Anharmonic phonon renormalization and thermal transport in the type-I Ba8Ga16Sn30 clathrate from first principles

Effects of strong phonon anharmonicity of a type-I clathrate Ba8Ga16Sn30 induced by the quadruple-well potential of guest atoms were investigated. Phonon transport including a coherent interbranch component was analyzed using a first-principles-based self-consistent phonon (SCP) theory that gives temperature-dependent harmonic interatomic force constants and by solving off-diagonal components of group velocity operator. Experimentally observed thermal conductivities have been reasonably reproduced by considering both lattice and electron contributions. Through the analysis with the SCP theory, we found that hardening of guest modes leads to an increase in lattice thermal conductivity at frequencies below those of framework-dominant flat modes (<40 cm(-1)), which finally results in the slow decay of the total lattice thermal conductivity with increasing temperature.

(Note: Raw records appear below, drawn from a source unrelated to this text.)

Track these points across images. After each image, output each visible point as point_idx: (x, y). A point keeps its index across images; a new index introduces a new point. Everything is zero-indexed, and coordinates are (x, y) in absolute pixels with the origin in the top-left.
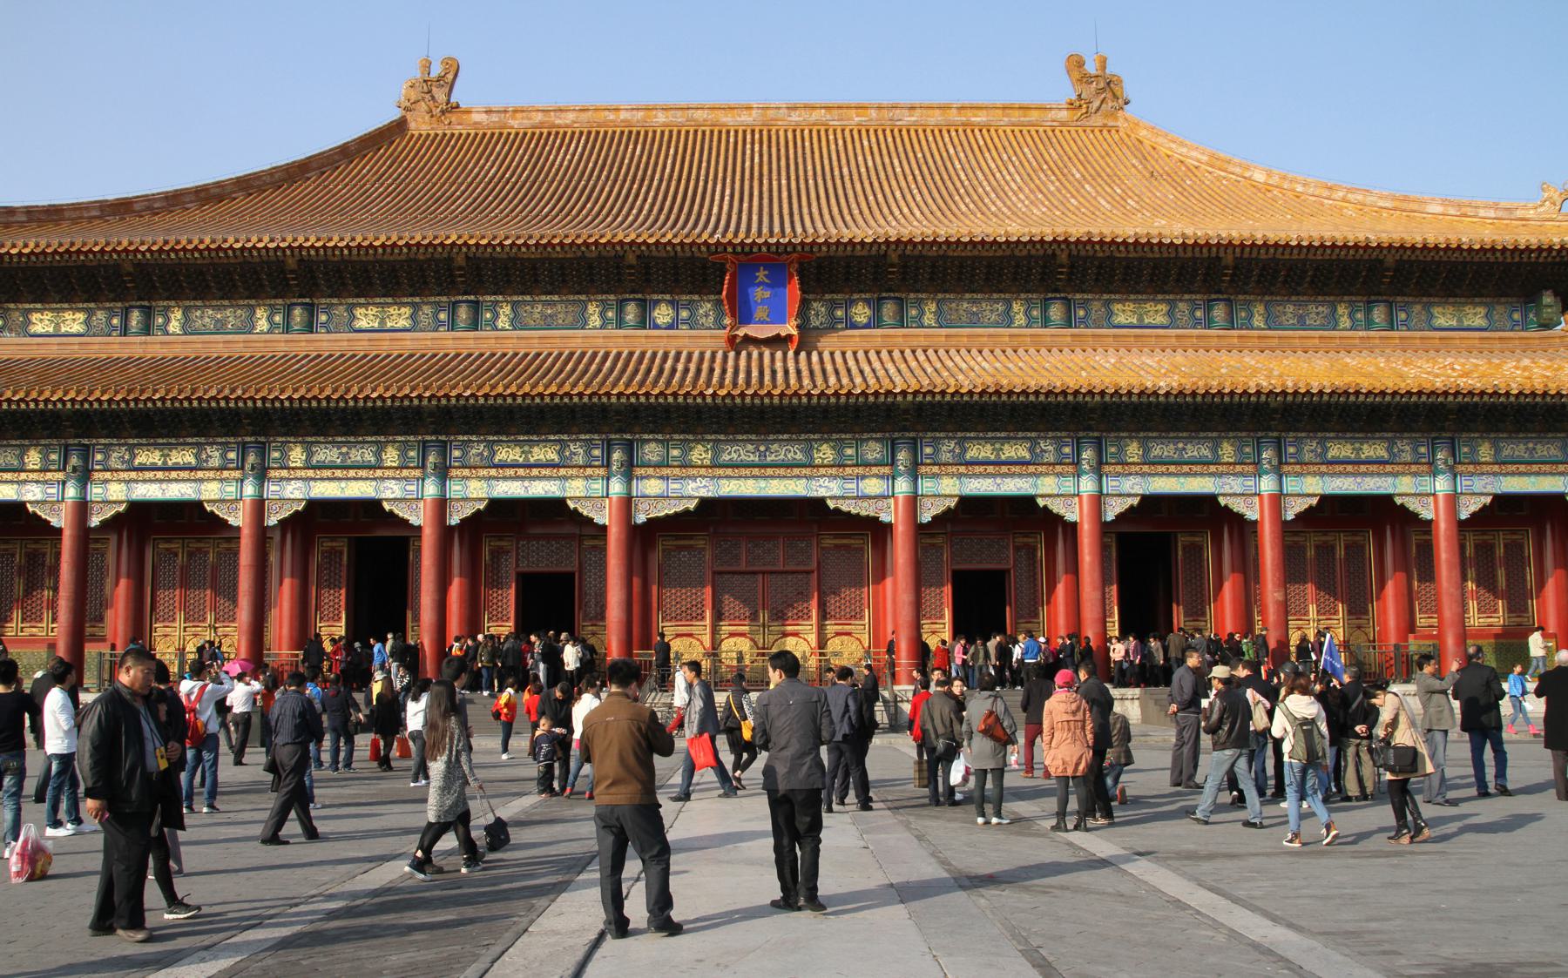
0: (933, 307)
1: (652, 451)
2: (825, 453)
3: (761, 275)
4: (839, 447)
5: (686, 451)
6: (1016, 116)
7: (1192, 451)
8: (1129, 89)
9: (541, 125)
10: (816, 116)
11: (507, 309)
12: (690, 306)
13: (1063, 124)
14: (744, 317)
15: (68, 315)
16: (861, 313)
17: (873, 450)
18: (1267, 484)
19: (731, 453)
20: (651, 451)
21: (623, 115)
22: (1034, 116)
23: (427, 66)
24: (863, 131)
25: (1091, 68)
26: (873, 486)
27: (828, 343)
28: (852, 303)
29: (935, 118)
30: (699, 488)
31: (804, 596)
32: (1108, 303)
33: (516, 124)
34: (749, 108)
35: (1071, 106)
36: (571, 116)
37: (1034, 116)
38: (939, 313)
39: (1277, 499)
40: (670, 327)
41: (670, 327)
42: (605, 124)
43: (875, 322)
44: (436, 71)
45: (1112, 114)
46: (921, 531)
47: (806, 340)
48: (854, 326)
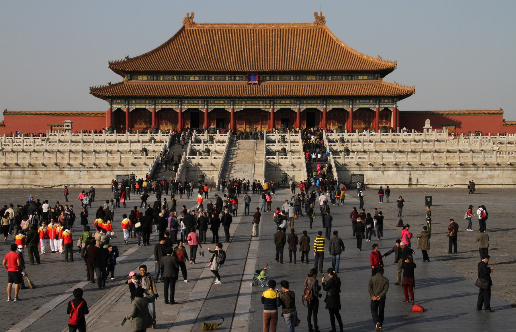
1: (237, 102)
2: (261, 102)
7: (313, 102)
8: (326, 20)
9: (211, 27)
10: (264, 26)
11: (213, 77)
12: (242, 77)
14: (250, 80)
16: (268, 78)
17: (268, 102)
18: (324, 107)
19: (248, 102)
20: (237, 102)
21: (227, 26)
22: (307, 26)
24: (274, 30)
25: (319, 15)
26: (268, 107)
27: (262, 84)
28: (266, 77)
29: (287, 26)
30: (244, 107)
31: (259, 122)
33: (206, 27)
34: (251, 24)
35: (315, 23)
36: (217, 26)
37: (307, 26)
38: (280, 78)
39: (326, 109)
41: (239, 80)
42: (223, 27)
43: (270, 80)
44: (190, 15)
45: (322, 25)
46: (274, 113)
47: (259, 84)
48: (267, 80)
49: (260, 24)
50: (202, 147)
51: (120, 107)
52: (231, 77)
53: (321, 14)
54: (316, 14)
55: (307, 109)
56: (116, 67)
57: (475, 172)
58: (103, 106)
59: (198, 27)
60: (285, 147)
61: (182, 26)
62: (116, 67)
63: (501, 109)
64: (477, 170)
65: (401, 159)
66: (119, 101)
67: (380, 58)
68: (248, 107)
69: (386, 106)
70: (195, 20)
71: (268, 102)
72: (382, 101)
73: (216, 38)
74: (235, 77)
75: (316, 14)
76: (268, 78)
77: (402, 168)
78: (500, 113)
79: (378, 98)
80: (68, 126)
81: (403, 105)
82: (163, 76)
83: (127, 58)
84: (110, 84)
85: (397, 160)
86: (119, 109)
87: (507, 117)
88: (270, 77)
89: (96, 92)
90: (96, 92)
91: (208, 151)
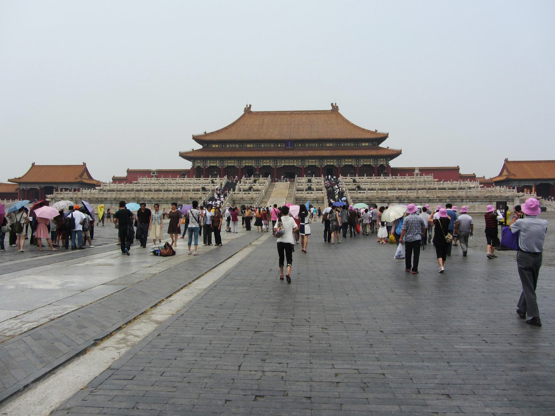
16: (300, 145)
23: (247, 105)
30: (283, 164)
49: (295, 111)
50: (247, 187)
53: (336, 104)
54: (332, 104)
55: (327, 166)
56: (197, 139)
57: (460, 203)
58: (187, 165)
61: (243, 112)
62: (197, 139)
63: (458, 166)
64: (462, 202)
65: (403, 194)
67: (376, 131)
70: (251, 110)
73: (266, 120)
74: (278, 145)
75: (332, 104)
76: (300, 145)
77: (404, 200)
78: (457, 169)
79: (376, 158)
80: (154, 173)
81: (394, 163)
83: (205, 133)
84: (193, 150)
85: (400, 194)
86: (199, 167)
87: (462, 172)
89: (184, 156)
90: (184, 156)
91: (250, 189)
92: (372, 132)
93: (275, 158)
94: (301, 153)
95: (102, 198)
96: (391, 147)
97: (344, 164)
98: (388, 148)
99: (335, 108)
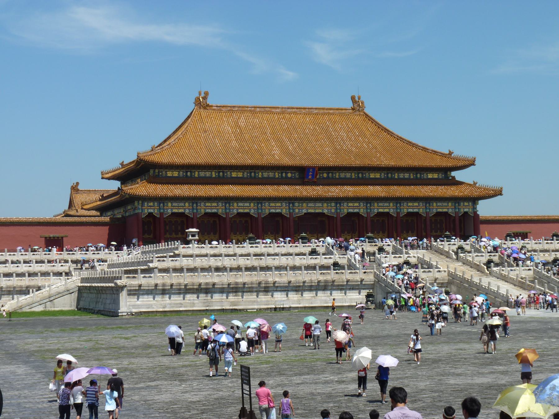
0: (338, 174)
1: (297, 204)
2: (325, 205)
3: (311, 170)
4: (327, 203)
5: (302, 205)
6: (340, 111)
8: (365, 104)
11: (260, 173)
12: (295, 173)
13: (350, 113)
15: (175, 172)
17: (333, 204)
20: (297, 204)
28: (323, 173)
30: (304, 211)
32: (369, 173)
35: (353, 109)
40: (291, 178)
44: (203, 95)
51: (152, 211)
52: (282, 173)
54: (353, 98)
59: (214, 110)
60: (492, 257)
66: (151, 204)
67: (450, 153)
68: (310, 211)
69: (466, 210)
70: (210, 101)
71: (333, 204)
72: (462, 203)
74: (286, 173)
76: (325, 175)
81: (485, 209)
82: (199, 172)
86: (150, 215)
88: (328, 174)
92: (443, 155)
93: (291, 200)
94: (335, 191)
95: (207, 284)
96: (482, 182)
97: (405, 211)
98: (475, 184)
99: (357, 105)
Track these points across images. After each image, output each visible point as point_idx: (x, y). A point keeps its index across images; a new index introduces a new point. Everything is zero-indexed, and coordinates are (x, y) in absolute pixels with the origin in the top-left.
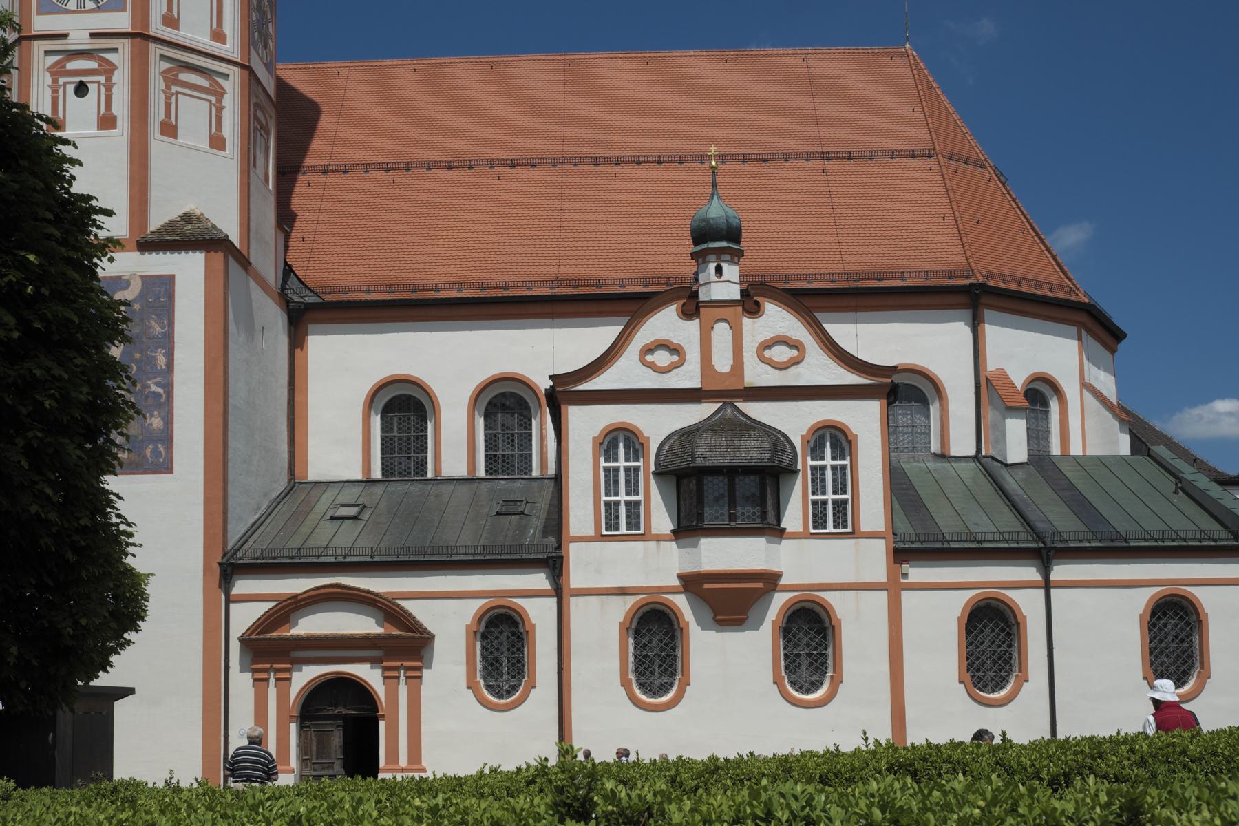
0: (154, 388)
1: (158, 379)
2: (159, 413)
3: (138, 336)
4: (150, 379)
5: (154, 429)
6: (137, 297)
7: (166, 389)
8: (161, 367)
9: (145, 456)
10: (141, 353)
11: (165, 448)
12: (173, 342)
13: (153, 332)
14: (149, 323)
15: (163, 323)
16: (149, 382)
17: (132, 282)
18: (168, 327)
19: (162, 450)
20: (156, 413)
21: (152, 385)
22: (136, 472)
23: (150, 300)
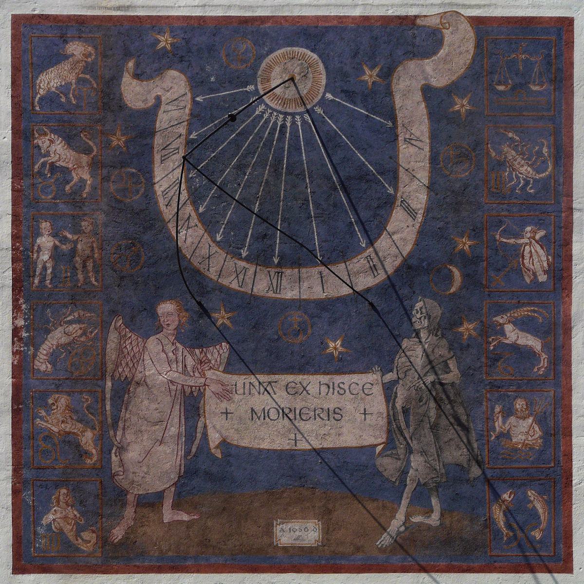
0: (513, 335)
1: (524, 312)
2: (530, 404)
3: (466, 186)
4: (501, 310)
5: (516, 450)
6: (463, 77)
7: (551, 338)
8: (534, 274)
9: (489, 523)
10: (476, 232)
11: (547, 503)
12: (570, 209)
13: (511, 180)
14: (500, 153)
15: (539, 153)
16: (499, 319)
17: (448, 36)
18: (556, 164)
19: (539, 507)
20: (520, 404)
21: (509, 328)
22: (465, 565)
23: (501, 88)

Detailed analyses revealed that the increase in lattice thermal conductivity at low frequency is attributed to (a) the increase in both group velocities and lifetimes of phonon modes located at frequencies below that of the flat guest modes and (b) abnormal increase in lifetimes of phonon modes located between frequencies of the flat guest and framework modes with increasing temperature.

Automated summary

The effects of strong phonon anharmonicity induced by the quadruple-well potential of guest atoms in type-I clathrate Ba8Ga16Sn30 were investigated. A first-principles-based self-consistent phonon (SCP) theory was used to analyze the phonon transport, including a coherent interbranch component. The experimental thermal conductivities were reasonably reproduced by considering both lattice and electron contributions. The analysis with the SCP theory showed that the hardening of guest modes resulted in an increase in lattice thermal conductivity at frequencies below those of the framework-dominant flat modes, leading to a slow decay of the total lattice thermal conductivity with increasing temperature. Detailed analysis revealed that the increase in low-frequency lattice thermal conductivity was attributed to the increase in group velocities and lifetimes of phonon modes below the flat guest modes, as well as the abnormal increase in lifetimes of phonon modes between the frequencies of the flat guest and framework modes with increasing temperature.